* **TASK PROMPT**
Take each line of the records below that contains the string "depth" and copy it.

(Saved data entries)
++++++++++

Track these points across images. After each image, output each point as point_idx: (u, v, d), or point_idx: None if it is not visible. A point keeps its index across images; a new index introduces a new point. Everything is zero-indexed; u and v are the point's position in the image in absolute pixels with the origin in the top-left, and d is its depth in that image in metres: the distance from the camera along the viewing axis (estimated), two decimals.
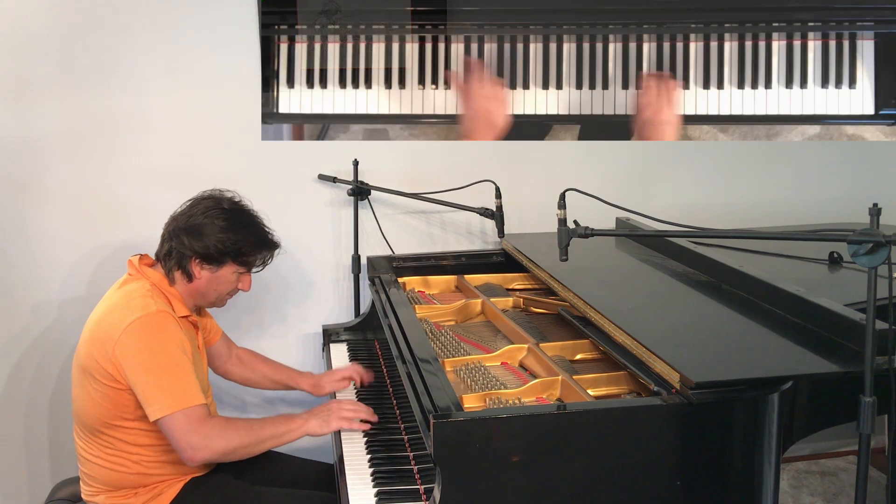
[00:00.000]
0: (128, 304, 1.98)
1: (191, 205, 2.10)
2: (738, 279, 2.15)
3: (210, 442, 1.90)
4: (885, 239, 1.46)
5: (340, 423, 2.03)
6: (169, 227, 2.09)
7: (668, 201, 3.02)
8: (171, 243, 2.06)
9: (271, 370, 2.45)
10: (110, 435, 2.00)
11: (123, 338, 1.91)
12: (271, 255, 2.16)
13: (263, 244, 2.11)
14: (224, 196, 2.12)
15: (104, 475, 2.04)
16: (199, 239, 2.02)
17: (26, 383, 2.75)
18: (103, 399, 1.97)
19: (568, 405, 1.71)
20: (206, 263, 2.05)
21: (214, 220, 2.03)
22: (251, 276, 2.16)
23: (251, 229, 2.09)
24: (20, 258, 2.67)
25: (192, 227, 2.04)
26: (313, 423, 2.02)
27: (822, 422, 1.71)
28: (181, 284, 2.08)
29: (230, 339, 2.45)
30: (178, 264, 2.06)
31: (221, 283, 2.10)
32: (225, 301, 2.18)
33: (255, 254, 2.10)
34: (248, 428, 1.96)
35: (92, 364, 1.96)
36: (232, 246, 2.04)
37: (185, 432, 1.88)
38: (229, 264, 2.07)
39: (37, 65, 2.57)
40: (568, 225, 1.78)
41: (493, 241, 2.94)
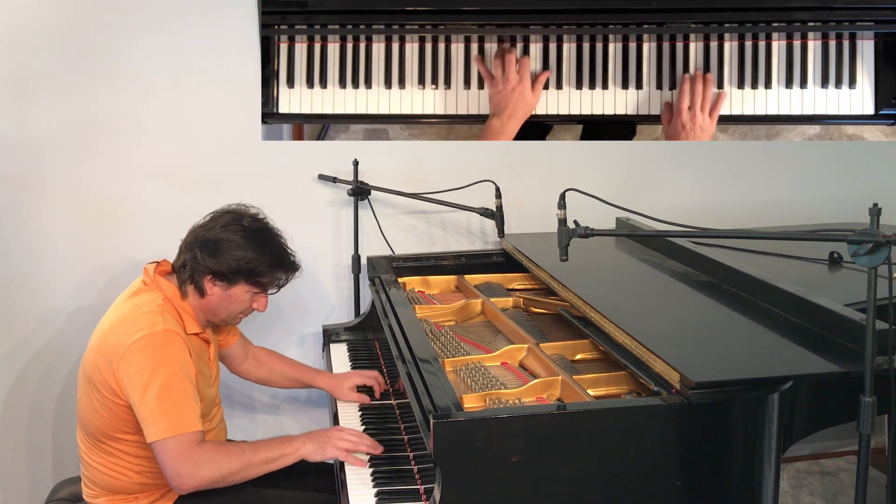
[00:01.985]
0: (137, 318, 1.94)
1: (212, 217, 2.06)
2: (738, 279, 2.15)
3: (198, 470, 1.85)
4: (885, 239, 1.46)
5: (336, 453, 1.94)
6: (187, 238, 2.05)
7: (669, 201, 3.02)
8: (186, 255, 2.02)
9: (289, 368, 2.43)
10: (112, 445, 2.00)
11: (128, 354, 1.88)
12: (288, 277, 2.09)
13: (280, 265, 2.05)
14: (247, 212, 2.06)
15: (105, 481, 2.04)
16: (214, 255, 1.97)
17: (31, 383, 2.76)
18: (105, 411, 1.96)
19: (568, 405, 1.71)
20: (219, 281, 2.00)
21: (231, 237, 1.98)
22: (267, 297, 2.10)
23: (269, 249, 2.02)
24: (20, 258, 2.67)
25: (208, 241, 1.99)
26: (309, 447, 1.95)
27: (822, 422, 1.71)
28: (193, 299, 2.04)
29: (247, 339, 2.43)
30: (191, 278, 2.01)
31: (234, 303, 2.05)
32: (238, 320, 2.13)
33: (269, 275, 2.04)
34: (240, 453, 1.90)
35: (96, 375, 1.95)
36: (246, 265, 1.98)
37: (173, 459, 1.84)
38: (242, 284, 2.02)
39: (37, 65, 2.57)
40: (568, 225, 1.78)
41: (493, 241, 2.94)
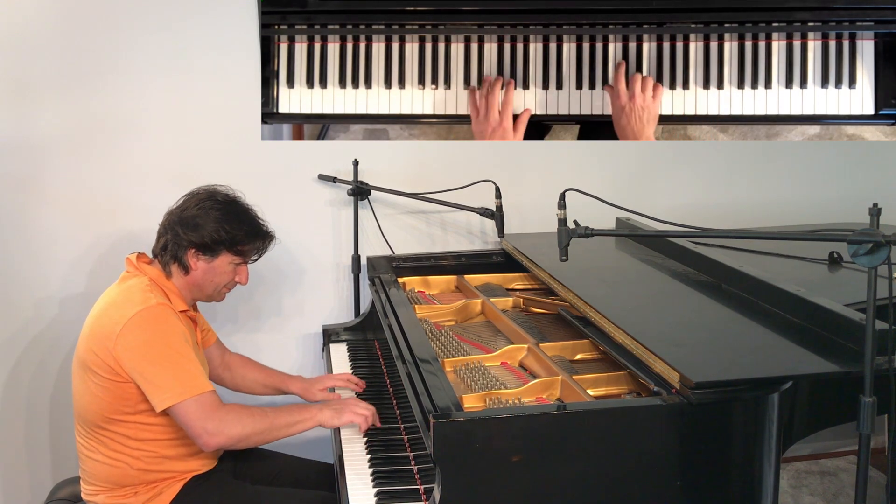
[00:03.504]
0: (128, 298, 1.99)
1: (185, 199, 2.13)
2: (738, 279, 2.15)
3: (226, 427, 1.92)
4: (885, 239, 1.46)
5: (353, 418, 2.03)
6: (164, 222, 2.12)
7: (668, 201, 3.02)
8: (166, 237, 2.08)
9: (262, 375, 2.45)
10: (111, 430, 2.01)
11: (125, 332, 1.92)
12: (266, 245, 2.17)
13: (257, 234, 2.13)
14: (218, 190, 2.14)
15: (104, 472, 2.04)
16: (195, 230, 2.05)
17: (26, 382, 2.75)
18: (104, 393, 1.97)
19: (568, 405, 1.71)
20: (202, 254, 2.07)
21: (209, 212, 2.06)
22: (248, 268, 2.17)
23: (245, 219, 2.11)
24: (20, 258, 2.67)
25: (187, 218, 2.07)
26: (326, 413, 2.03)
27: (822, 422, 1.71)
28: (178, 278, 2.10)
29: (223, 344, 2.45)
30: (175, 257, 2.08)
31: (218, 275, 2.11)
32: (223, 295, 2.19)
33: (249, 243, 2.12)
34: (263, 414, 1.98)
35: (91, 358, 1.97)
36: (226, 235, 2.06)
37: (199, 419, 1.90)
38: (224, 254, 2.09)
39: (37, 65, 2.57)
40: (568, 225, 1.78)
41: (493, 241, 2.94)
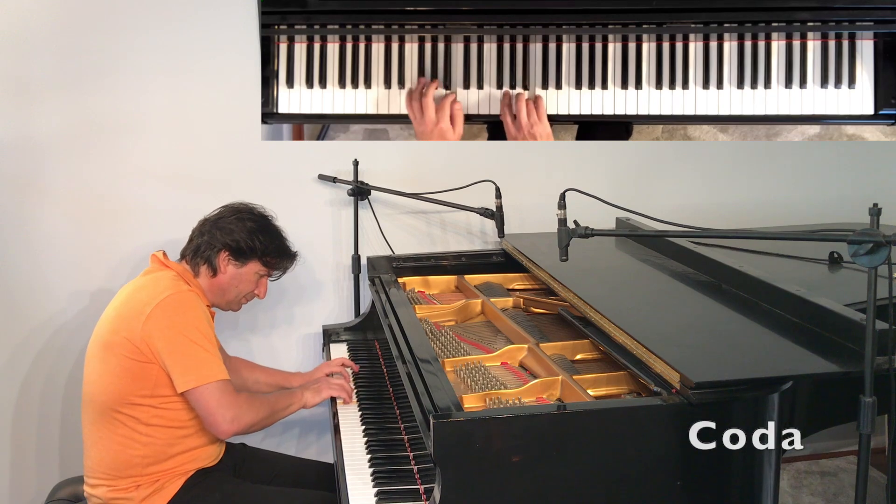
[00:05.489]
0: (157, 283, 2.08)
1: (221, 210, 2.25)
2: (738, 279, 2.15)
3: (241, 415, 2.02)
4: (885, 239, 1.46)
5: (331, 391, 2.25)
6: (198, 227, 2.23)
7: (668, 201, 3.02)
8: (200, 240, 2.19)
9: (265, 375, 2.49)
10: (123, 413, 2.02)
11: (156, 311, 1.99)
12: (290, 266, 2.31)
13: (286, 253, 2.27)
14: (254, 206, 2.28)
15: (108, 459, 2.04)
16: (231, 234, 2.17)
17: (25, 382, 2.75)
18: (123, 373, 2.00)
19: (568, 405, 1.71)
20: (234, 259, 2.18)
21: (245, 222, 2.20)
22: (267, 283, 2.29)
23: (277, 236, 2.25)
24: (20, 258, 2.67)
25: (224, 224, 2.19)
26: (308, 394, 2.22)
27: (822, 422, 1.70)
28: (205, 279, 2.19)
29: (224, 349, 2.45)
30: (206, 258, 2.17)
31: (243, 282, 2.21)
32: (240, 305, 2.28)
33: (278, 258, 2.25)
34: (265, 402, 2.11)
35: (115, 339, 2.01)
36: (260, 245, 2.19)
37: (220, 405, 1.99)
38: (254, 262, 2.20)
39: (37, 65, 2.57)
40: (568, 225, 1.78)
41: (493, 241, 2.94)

++++++++++

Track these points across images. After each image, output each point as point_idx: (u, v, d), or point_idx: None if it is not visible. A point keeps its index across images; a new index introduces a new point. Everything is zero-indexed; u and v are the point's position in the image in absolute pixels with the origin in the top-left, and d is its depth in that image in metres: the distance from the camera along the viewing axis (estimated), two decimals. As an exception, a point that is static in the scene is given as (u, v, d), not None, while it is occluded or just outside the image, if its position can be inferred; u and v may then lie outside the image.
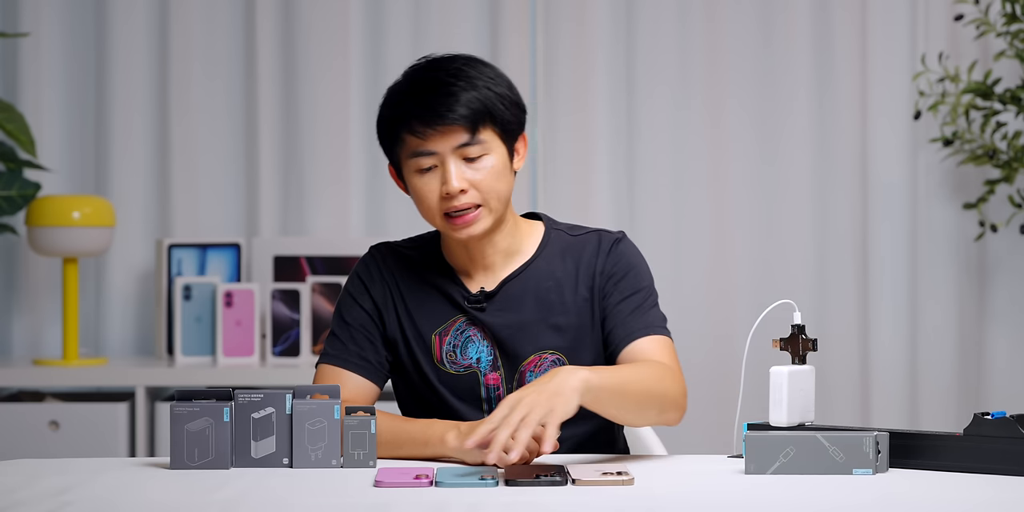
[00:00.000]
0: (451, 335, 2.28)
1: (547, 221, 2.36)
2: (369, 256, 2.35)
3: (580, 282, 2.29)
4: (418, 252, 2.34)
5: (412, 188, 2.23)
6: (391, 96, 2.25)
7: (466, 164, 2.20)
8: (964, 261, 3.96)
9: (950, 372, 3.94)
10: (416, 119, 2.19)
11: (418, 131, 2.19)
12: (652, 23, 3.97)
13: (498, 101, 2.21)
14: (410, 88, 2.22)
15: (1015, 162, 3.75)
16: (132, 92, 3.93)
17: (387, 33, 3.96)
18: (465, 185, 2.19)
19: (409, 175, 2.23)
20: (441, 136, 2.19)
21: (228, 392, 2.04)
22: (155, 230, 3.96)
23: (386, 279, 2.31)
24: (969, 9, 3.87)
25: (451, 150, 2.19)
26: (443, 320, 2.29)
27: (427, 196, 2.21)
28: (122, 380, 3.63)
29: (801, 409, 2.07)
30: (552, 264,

++++++++++

* **SOLUTION TO THIS EXERCISE**
Track these points across images. After each image, output each point as point_idx: (u, v, d), or point_idx: None if it is not visible. A point keeps its index across images; a new index introduces a new point. Everything is zero-indexed; u and v are the point's position in the image in absolute pixels with the origin in the top-left, and d is its depth in that image in metres: the distance from the camera along the viewing axis (estimated), two decimals.
Track these points across images. After each image, output each point as point_idx: (u, v, d), or point_idx: None if it is not visible. A point keeps its index across images; a new index introduces a new point. Everything is zero-indexed; u and v are the point's position in the image in absolute pixels with the origin in the top-left, and d is its depth in that image in metres: the distance from the camera along the viewing axis (estimated), two decimals. As an exception, a point that is static in the scene is given as (u, v, d), not None, while it is occluded or just outside the image, if its position can be inferred; u and v may then lie outside the image.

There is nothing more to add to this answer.